Eine analoge Rechnung lässt sich auch für die zweite Vorsitzende der KV Bayern erstellen. Warum habe ich
mir gerade diese Dame ausgesucht? Weil sich Frau Dr. Ilka Martina Enger gerne als Tribunin der ärztlichen Basis geriert. Freilich ohne in vier Jahren KV-Zugehörigkeit irgendetwas von Relevanz für diese Basis erreicht zu
haben. Mehr als Absonderung heißer Luft ist nicht. Unter Verwendung der Zahlen aus dem Deutschen Ärzteblatt 10/2015 ergibt sich ein Plus der Funktionärsbezüge 2014 von 3,3 Prozent zu 2013. Ebenfalls mehr als die 2,7 Prozent,
die Gassen für sein Fußvolk ausgehandelt hatte. Den Gratis-Dienstwagen und die zusätzlichen üppigen Altersbezüge via KVB lasse ich in der Rechnung ganz außen vor. Unter Berücksichtigung der Drei-Tage-Woche von Frau
Enger für die KVB in München (bei zwei Tagen eigener internistischer Praxis in Neutraubling) errechnet sich aufs Jahr hochgerechnet für die Funktionärsarbeit in der KV Bayern ein Jahressalär von – Tusch und tatää! –
415.187 € brutto, oder netto bei wiederum geschätzten 55 Prozent Abzügen: 186.834 €.
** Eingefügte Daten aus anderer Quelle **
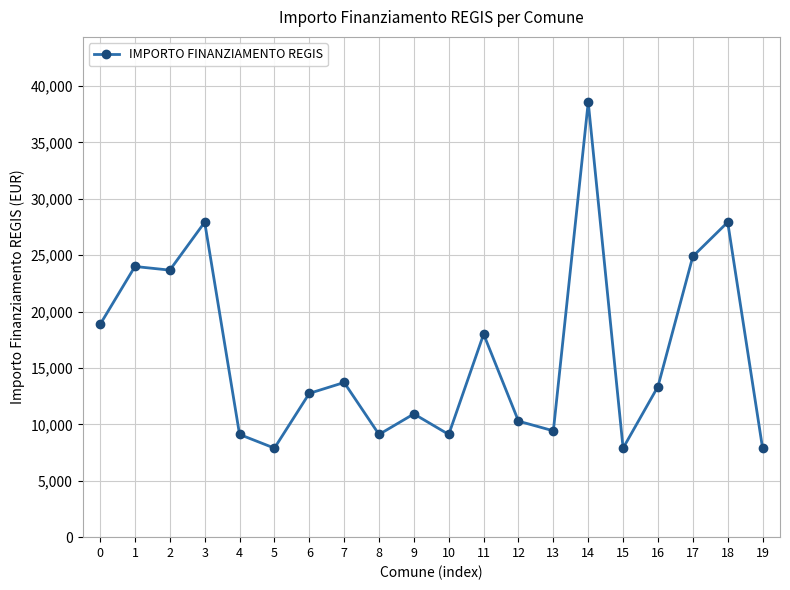

True or false: there are more than 1 points higher than both neighbors.

True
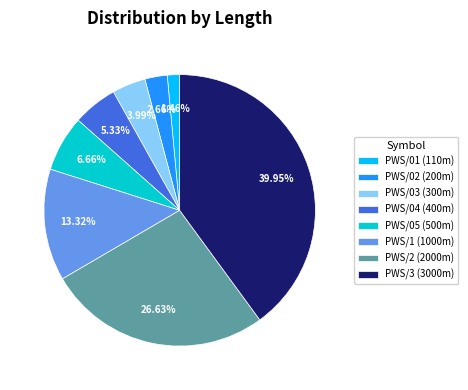

Rank the categories by value from highest to lowest.

PWS/3, PWS/2, PWS/1, PWS/05, PWS/04, PWS/03, PWS/02, PWS/01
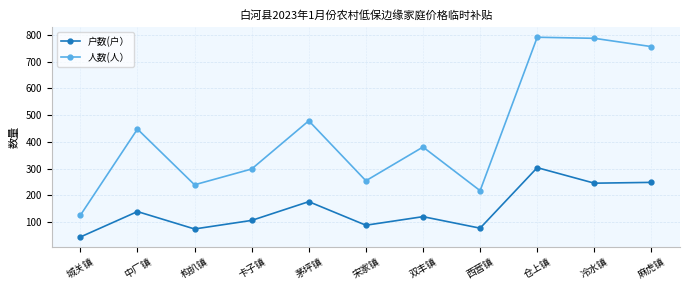

What is the difference between the second highest and minimum values in the 人数(人） series?

661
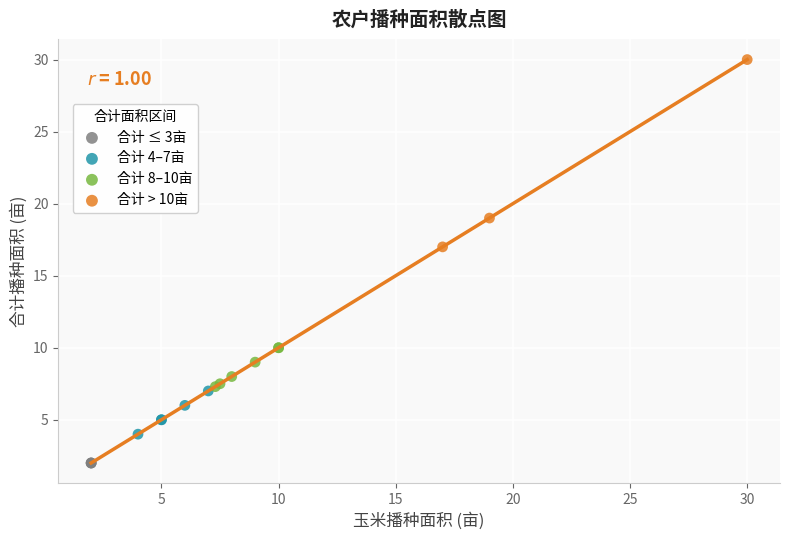

Which series reaches the minimum Y coordinate?

合计 ≤ 3亩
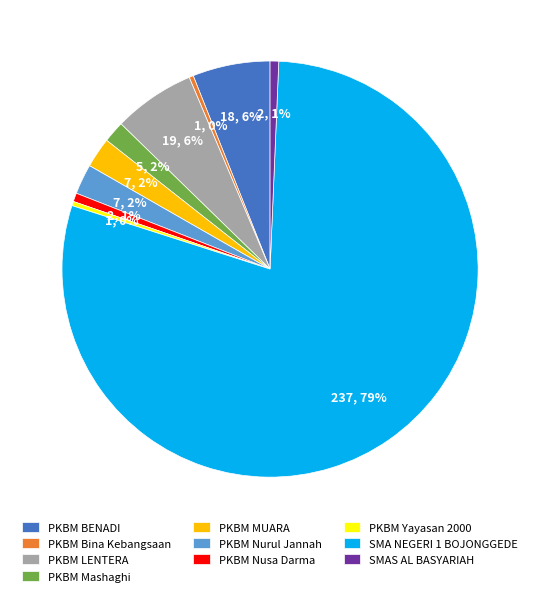

To the nearest percent, what percentage of the pie is SMAS AL BASYARIAH?

1%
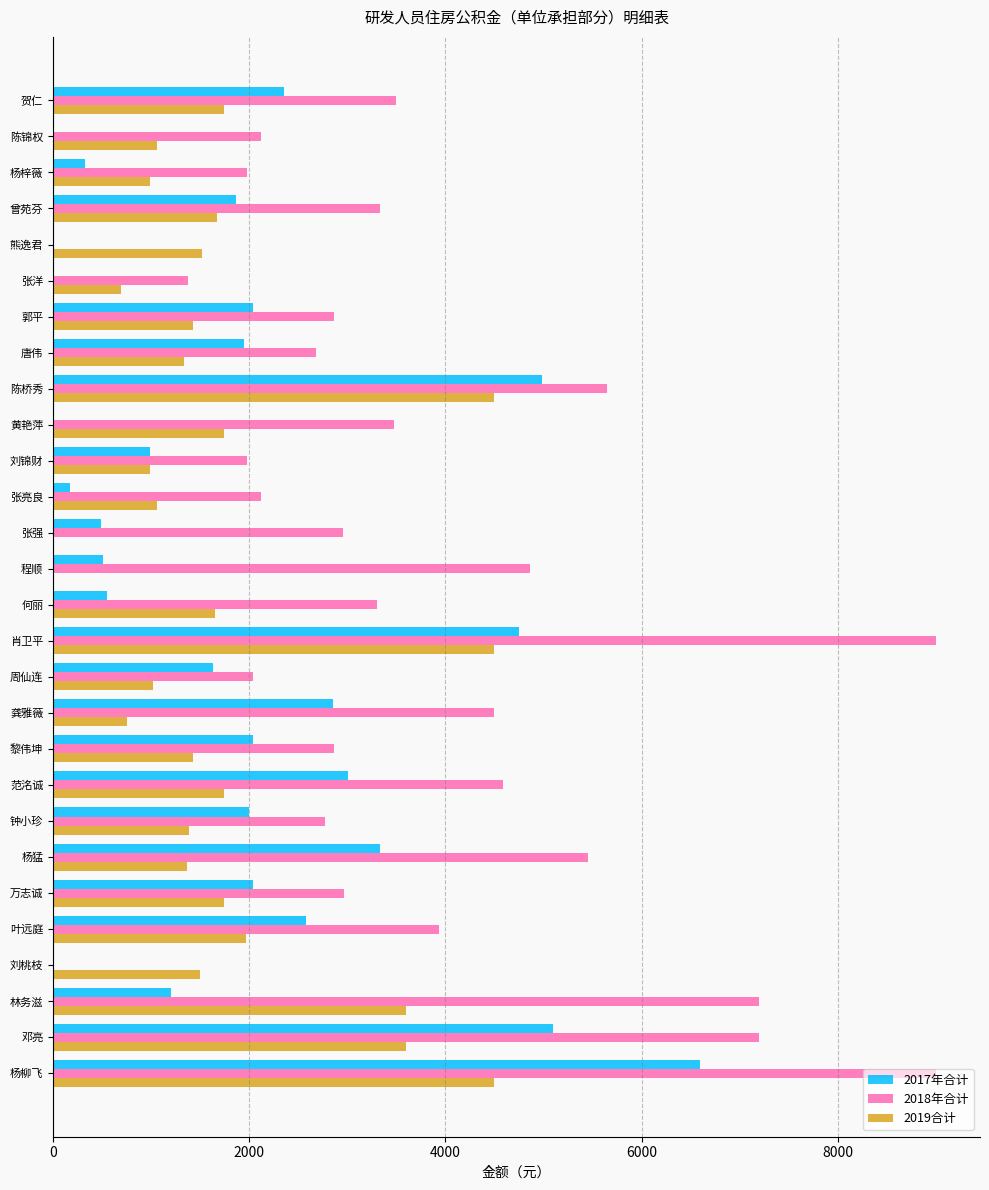

What is the greatest value displayed?

9000.0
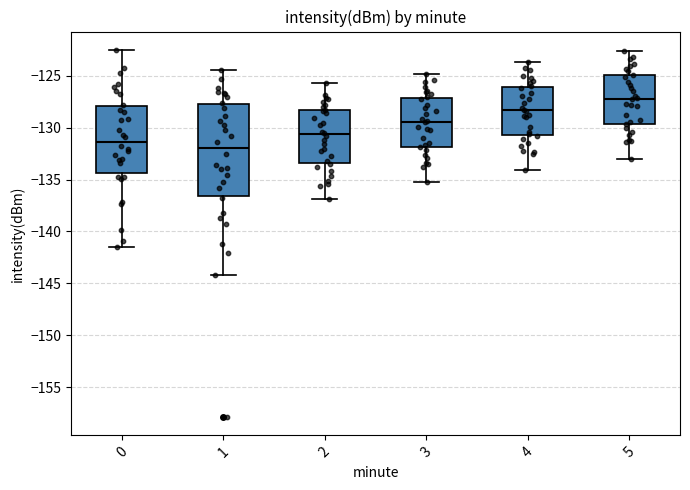

Reading left to right, transcribe this box plot: for each box, give where its median line is, the range the box spans, and where its two whiskers end, as read against the y-axis. The values are not printed on the chart, so give them approximately, as read against the axis.

0: median -131.5, box -134.5 to -128.0, whiskers -141.5 to -122.5
1: median -132.0, box -136.5 to -127.5, whiskers -144.0 to -124.5
2: median -130.5, box -133.5 to -128.5, whiskers -137.0 to -125.5
3: median -129.5, box -132.0 to -127.0, whiskers -135.0 to -125.0
4: median -128.5, box -130.5 to -126.0, whiskers -134.0 to -123.5
5: median -127.0, box -129.5 to -125.0, whiskers -133.0 to -122.5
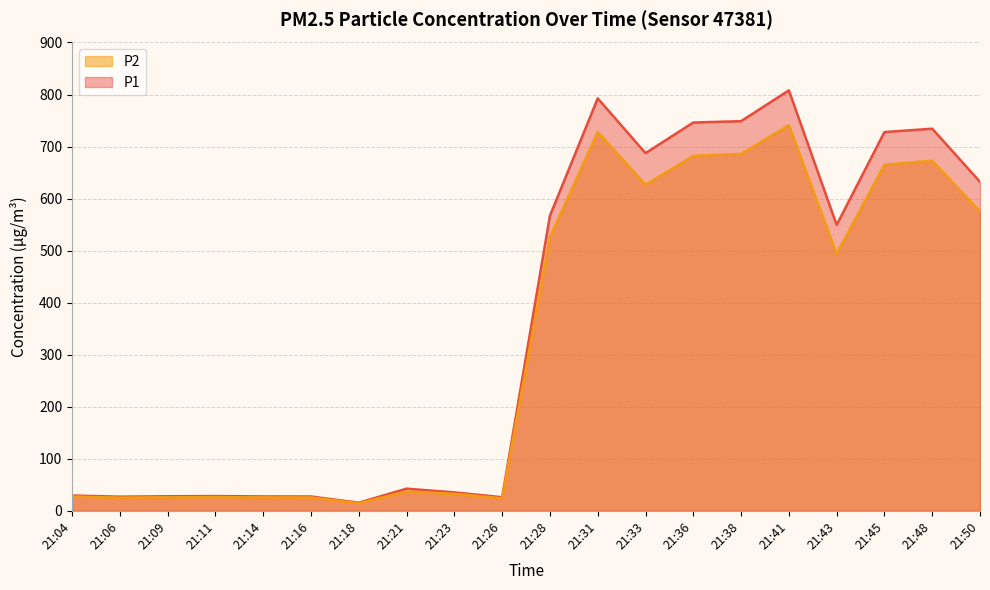

How many data points in P1 are above 549?

10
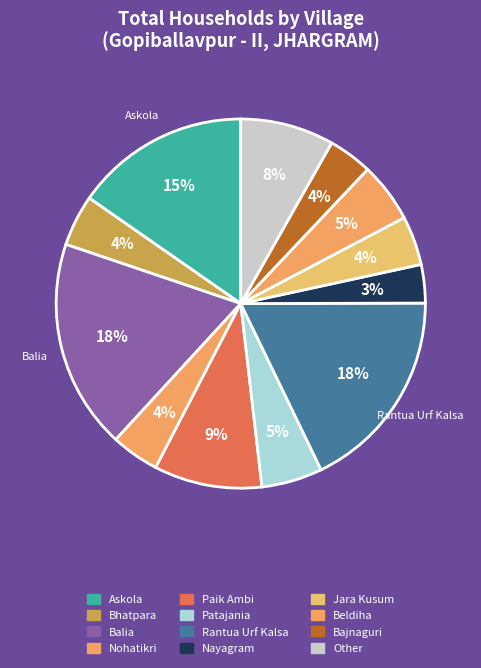

Is there a majority slice in this chart?

No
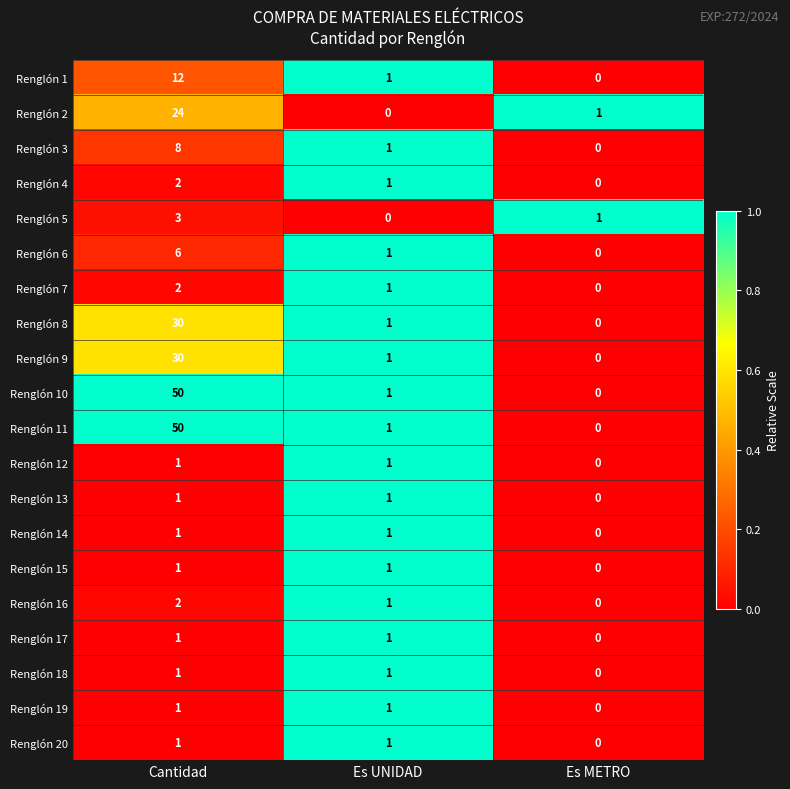

What is the maximum value shown in the chart?

50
Das heißt: Die im Vergleich zur ärztlichen Arbeit verantwortungs- und risikoarme Tätigkeit eines KV-Spitzenfunktionärs
ist den Ärzten an der Basis, die das KV-System mit ihren Zwangsbeiträgen finanzieren, im Falle Gassen und Enger zirka drei- bis viermal so viel wert wie die eigene Arbeit an den Patienten in der Praxis. Das dürfte den
Kolleginnen und Kollegen, die tagtäglich in der Praxis schuften und die Bevölkerung versorgen, bis dato so nicht klar gewesen sein. Allerdings ist zu bezweifeln, dass die im System verbliebenen Kollegen den Mumm haben,
ihre Selbstbedienungs-KV-Funktionäre in die Wüste zu schicken. Aber vielleicht begehren ja letztendlich die Patienten auf, aus deren Kassenbeiträgen sämtliche Geldflüsse zur den KVen stammen. Sammeladresse für Protest:
patient-informiert-sich.de.
„Wenn es die Kassenärztlichen Vereinigungen nicht gäbe, dann müsste man sie erfinden“, konstatierte
der stellvertretende Vorsitzende des Bayerischen Facharztverbandes, Dr. Dolf Hufnagl, auf der Vollversammlung des Bayerischen Facharztverbandes in Ingolstadt 2011. Aus Sicht der KV-Funktionäre kann man dem sicher nur beipflichten.